▶ **Task directions**: Search the records below for the line containing "12 pursuant to this Order, and it is further". Output that line and all later lines exactly; output nothing else.
━━ Given information ━━
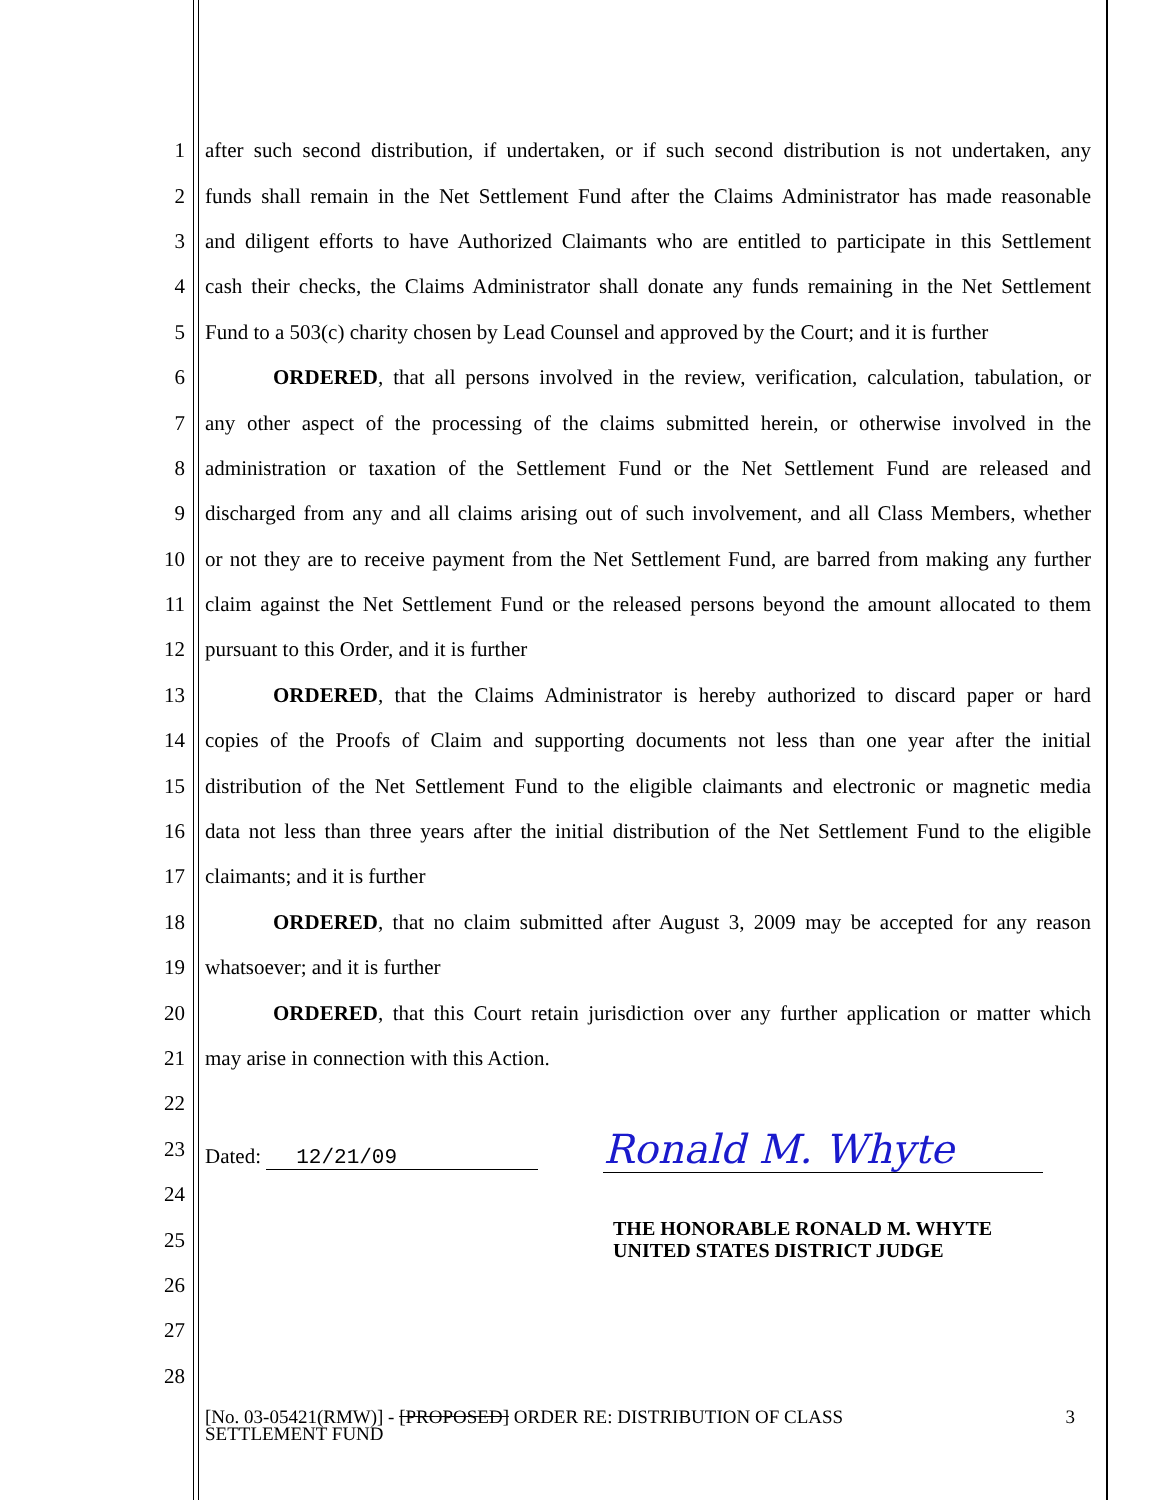1 after such second distribution, if undertaken, or if such second distribution is not undertaken, any
2 funds shall remain in the Net Settlement Fund after the Claims Administrator has made reasonable
3 and diligent efforts to have Authorized Claimants who are entitled to participate in this Settlement
4 cash their checks, the Claims Administrator shall donate any funds remaining in the Net Settlement
5 Fund to a 503(c) charity chosen by Lead Counsel and approved by the Court; and it is further
6 ORDERED, that all persons involved in the review, verification, calculation, tabulation, or
7 any other aspect of the processing of the claims submitted herein, or otherwise involved in the
8 administration or taxation of the Settlement Fund or the Net Settlement Fund are released and
9 discharged from any and all claims arising out of such involvement, and all Class Members, whether
10 or not they are to receive payment from the Net Settlement Fund, are barred from making any further
11 claim against the Net Settlement Fund or the released persons beyond the amount allocated to them
12 pursuant to this Order, and it is further
13 ORDERED, that the Claims Administrator is hereby authorized to discard paper or hard
14 copies of the Proofs of Claim and supporting documents not less than one year after the initial
15 distribution of the Net Settlement Fund to the eligible claimants and electronic or magnetic media
16 data not less than three years after the initial distribution of the Net Settlement Fund to the eligible
17 claimants; and it is further
18 ORDERED, that no claim submitted after August 3, 2009 may be accepted for any reason
19 whatsoever; and it is further
20 ORDERED, that this Court retain jurisdiction over any further application or matter which
21 may arise in connection with this Action.
22
23 Dated: 12/21/09 Ronald M. Whyte
24
25 THE HONORABLE RONALD M. WHYTE
UNITED STATES DISTRICT JUDGE
26
27
28
3 [No. 03-05421(RMW)] - [PROPOSED] ORDER RE: DISTRIBUTION OF CLASS
SETTLEMENT FUND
━━━
▶ **Solution to the problem**:
12 pursuant to this Order, and it is further
13 ORDERED, that the Claims Administrator is hereby authorized to discard paper or hard
14 copies of the Proofs of Claim and supporting documents not less than one year after the initial
15 distribution of the Net Settlement Fund to the eligible claimants and electronic or magnetic media
16 data not less than three years after the initial distribution of the Net Settlement Fund to the eligible
17 claimants; and it is further
18 ORDERED, that no claim submitted after August 3, 2009 may be accepted for any reason
19 whatsoever; and it is further
20 ORDERED, that this Court retain jurisdiction over any further application or matter which
21 may arise in connection with this Action.
22
23 Dated: 12/21/09 Ronald M. Whyte
24
25 THE HONORABLE RONALD M. WHYTE
UNITED STATES DISTRICT JUDGE
26
27
28
3 [No. 03-05421(RMW)] - [PROPOSED] ORDER RE: DISTRIBUTION OF CLASS
SETTLEMENT FUND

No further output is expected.